Dans le miroir de l’ascenseur, je ne ressemble pas à grand chose. Je n’arrive pas à cerner si mes sourcils sont symétriques. Je regarde la reflection de N., je déteste son T.shirt grisâtre et son énorme sac Chanel, très année 2009 une année plus tard. La porte s’ouvre sur des têtes mal coiffées, des filles de 20 ans qui se tiennent mal, parlent à voix très hautes. Une mince titube vers moi, je vois sa bouche grimacer mon prénom et son verre se vider sur sa voisine de droite. Je détourne les yeux pour éviter un discours qui pue la cigarette, la vodka et la stupidité à 2h du matin. Tout semble faux. Tout se passe au ralenti. Quelqu’un me tend une cigarette allumée, tandis que Sam me chuchote à l’oreille que JP est un éjaculateur précoce et que le projet qu’elle devait finir lui complique la vie et qu’elle pense le laisser tomber. Puis je la vois hurler « vodka » dans la direction de JP, attraper la bouteille de Beluga qui circulait sur un plateau, prendre un Xanax qui se trouvait sur le bar et l’avaler avec une gorgée de vodka. La mince s’approche et m’arrache à Sam, elle insiste à grimacer mon prénom encore une fois, m’enlace dans ses bras et me caresse les cheveux, N. me prend par la main, me traine derrière elle, je crois que la mince pose ses lèvres sur mon épaule nue. J’essaie de suivre N. en évitant de regarder dans les yeux, de me cramponner aux bras.

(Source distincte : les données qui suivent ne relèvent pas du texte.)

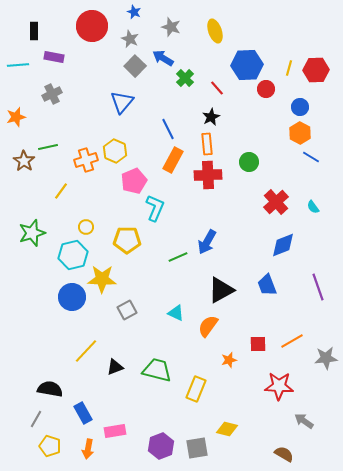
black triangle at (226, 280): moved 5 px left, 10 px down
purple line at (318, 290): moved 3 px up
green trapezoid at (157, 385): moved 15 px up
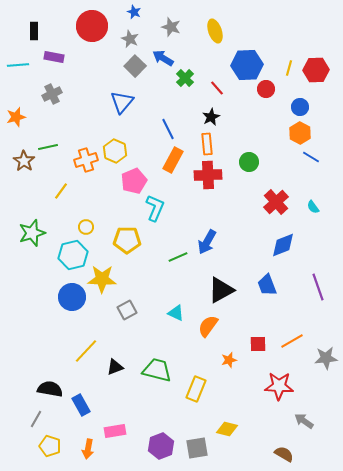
blue rectangle at (83, 413): moved 2 px left, 8 px up
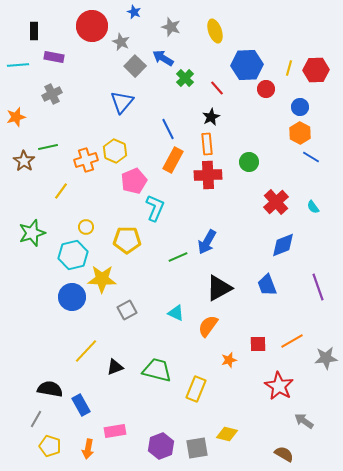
gray star at (130, 39): moved 9 px left, 3 px down
black triangle at (221, 290): moved 2 px left, 2 px up
red star at (279, 386): rotated 28 degrees clockwise
yellow diamond at (227, 429): moved 5 px down
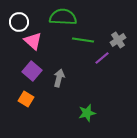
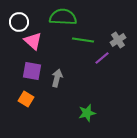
purple square: rotated 30 degrees counterclockwise
gray arrow: moved 2 px left
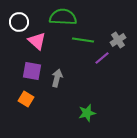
pink triangle: moved 4 px right
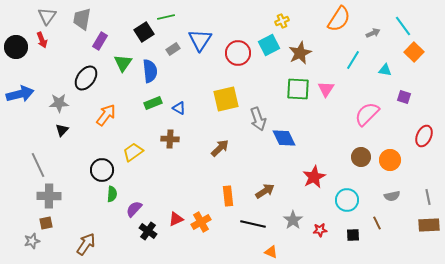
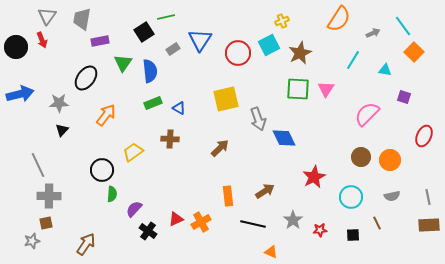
purple rectangle at (100, 41): rotated 48 degrees clockwise
cyan circle at (347, 200): moved 4 px right, 3 px up
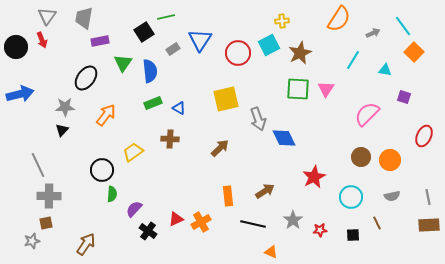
gray trapezoid at (82, 19): moved 2 px right, 1 px up
yellow cross at (282, 21): rotated 16 degrees clockwise
gray star at (59, 103): moved 6 px right, 4 px down
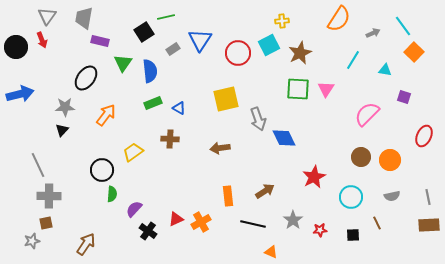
purple rectangle at (100, 41): rotated 24 degrees clockwise
brown arrow at (220, 148): rotated 144 degrees counterclockwise
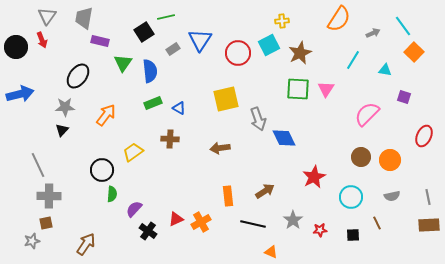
black ellipse at (86, 78): moved 8 px left, 2 px up
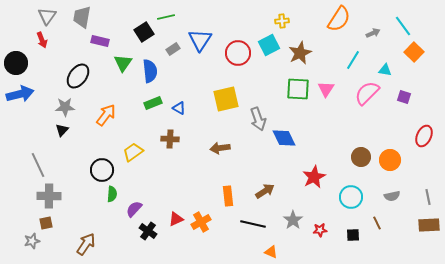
gray trapezoid at (84, 18): moved 2 px left, 1 px up
black circle at (16, 47): moved 16 px down
pink semicircle at (367, 114): moved 21 px up
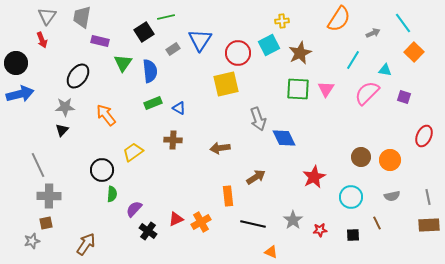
cyan line at (403, 26): moved 3 px up
yellow square at (226, 99): moved 15 px up
orange arrow at (106, 115): rotated 75 degrees counterclockwise
brown cross at (170, 139): moved 3 px right, 1 px down
brown arrow at (265, 191): moved 9 px left, 14 px up
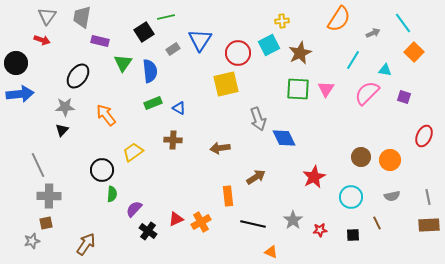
red arrow at (42, 40): rotated 49 degrees counterclockwise
blue arrow at (20, 94): rotated 8 degrees clockwise
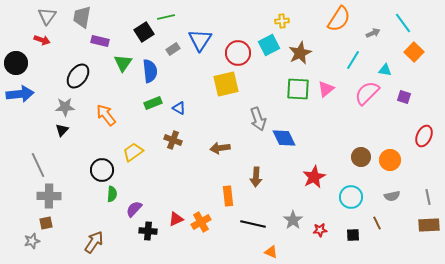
pink triangle at (326, 89): rotated 18 degrees clockwise
brown cross at (173, 140): rotated 18 degrees clockwise
brown arrow at (256, 177): rotated 126 degrees clockwise
black cross at (148, 231): rotated 30 degrees counterclockwise
brown arrow at (86, 244): moved 8 px right, 2 px up
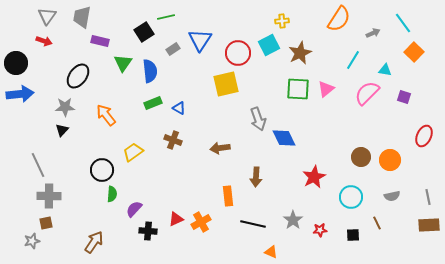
red arrow at (42, 40): moved 2 px right, 1 px down
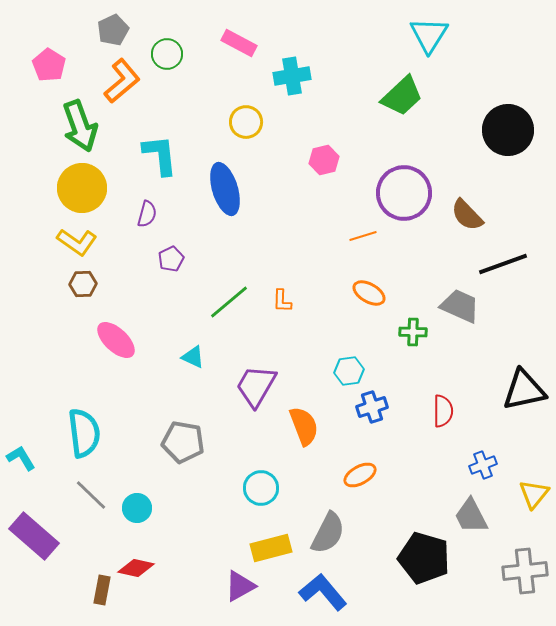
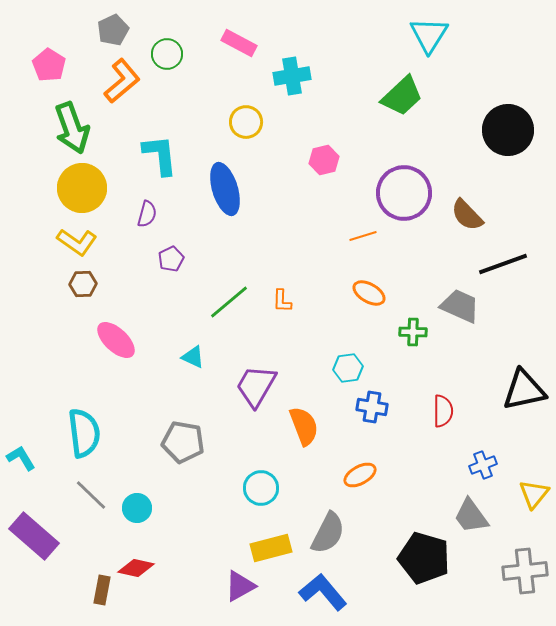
green arrow at (80, 126): moved 8 px left, 2 px down
cyan hexagon at (349, 371): moved 1 px left, 3 px up
blue cross at (372, 407): rotated 28 degrees clockwise
gray trapezoid at (471, 516): rotated 9 degrees counterclockwise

N. claque la porte des toilettes, la verrouille et s’effondre sur le siège en porcelaine. Je lui demande si elle veut faire pipi, elle marmonne un truc incompréhensible, je lui pose la question de nouveau, lui explique qu’elle devrait baisser son collant dans ce cas. Elle dit juste « Shit » puis on rigole. Mes sourcils ne sont toujours pas symétriques. Je cherche dans le sac de N. une cigarette, l’allume, j’entends une salope tambouriner contre la porte en hurlant « yalla !! » J’ouvre la porte d’un coup en immobilisant son poignet en l’air, je lui adresse un grand sourire, murmure un « yalla » dans son oreille et jette ma cigarette dans son verre. Je l’entends m’insulter dans le dos mais tout se passe au ralenti et je continue à flotter dans la foule.

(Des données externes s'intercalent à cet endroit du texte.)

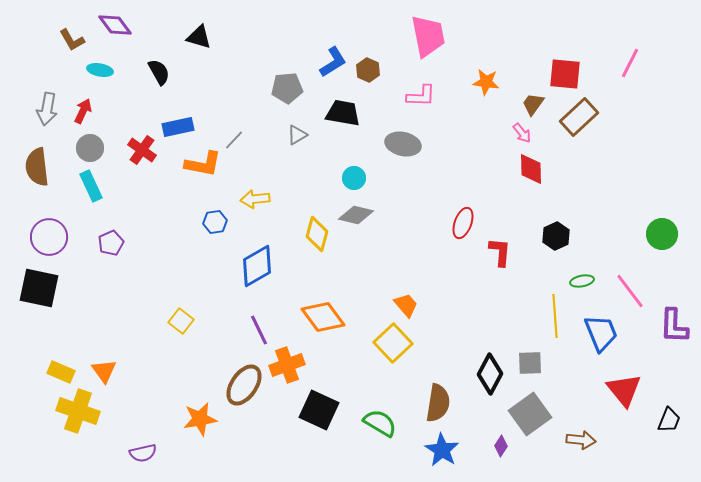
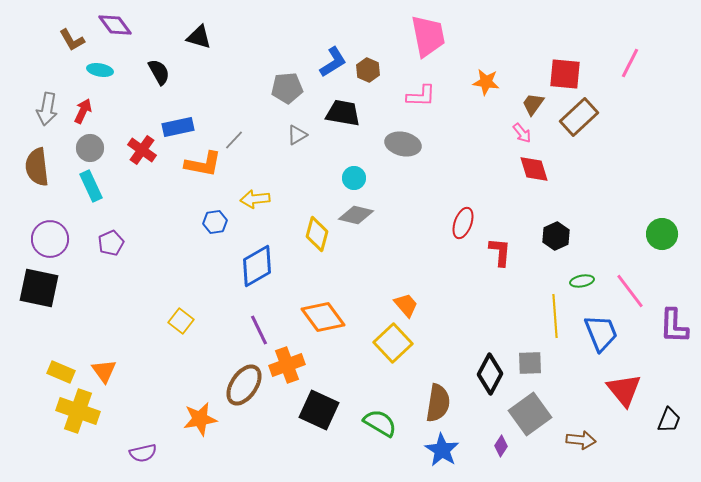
red diamond at (531, 169): moved 3 px right; rotated 16 degrees counterclockwise
purple circle at (49, 237): moved 1 px right, 2 px down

Sam a un regard vide et les mains glaciales, JP tape dans ses mains devant son visage, elle le regarde avec une telle haine qu’il détourne rapidement son regard. Elle se lève, attrape le bord du bar pour se stabiliser, puis elle me demande de la conduire chez elle. JP s’esquive le visage misérable. Un flash explose dans mon visage. Dehors, il ya beaucoup trop de monde, l’air est saturé de conneries, je bouscule un peu les gens en allant vers ma voiture. J’ai perdu Sam entretemps puis à travers les corps ivres, je vois JP pleurer pendant qu’elle lui caresse les joues.

Je suis dans mon lit. Je prends un comprimé vert puis je glisse sur l’arc en ciel.

Monday, November 8, 2010

A cause de toi

Je suis rentrée à 19 heures, débouchée une bouteille de Frascatti. Il est aimable mon vin. Comme un baiser timidement déposé sur ma nuque. Dans mon frigo, 2 poissons. Je n’arrive pas à détourner mon regard de leurs yeux vides. J’ai appris à les toucher, à côtoyer leur peau froide, rugueuse. A leur trancher la tête. Les arracher. Je prends du plaisir à observer leur blanc immaculé se transformer en caramel. La première bouchée est d’une légèreté. Si proche d’un souffle contre mon oreille. Mon verre sue en silence. Je le remplis. Je ferme les yeux pour mieux ressentir cette caresse veloutée du palais.

J’ai 20 ans, il est 7 heures du matin, l’odeur de mon village est différente de celle de ma maison. Le thé a un gout de racines et de jubilation ambigüe. Je crois que la vie peut se dérouler légèrement, avec tendresse et galanterie. Le fromage est un fromage de chèvre, il fond dans l’huile d’olive, le soleil dessine sur la façade de la maison, j’imagine des ombres qui se suivent, les secrets qui sont nés au pied des arbres, même le sable rampe sous mes pieds et les oiseaux me font une tresse.

J’ouvre mes yeux. Je suis dans ma cuisine. Solide, éternelle célibataire, professionnelle, distante. Il n’y a qu’à fermer les yeux de nouveau, ouvrir les narines, écouter les émotions sur sa langue et on y est. Minieh. Le matin jaunâtre, le temps au ralenti, l’accent du Nord, mes cousins étrangers, la poussière et la rosée sur les assiettes, la cloche de l’église et la voix de ma grand-mère.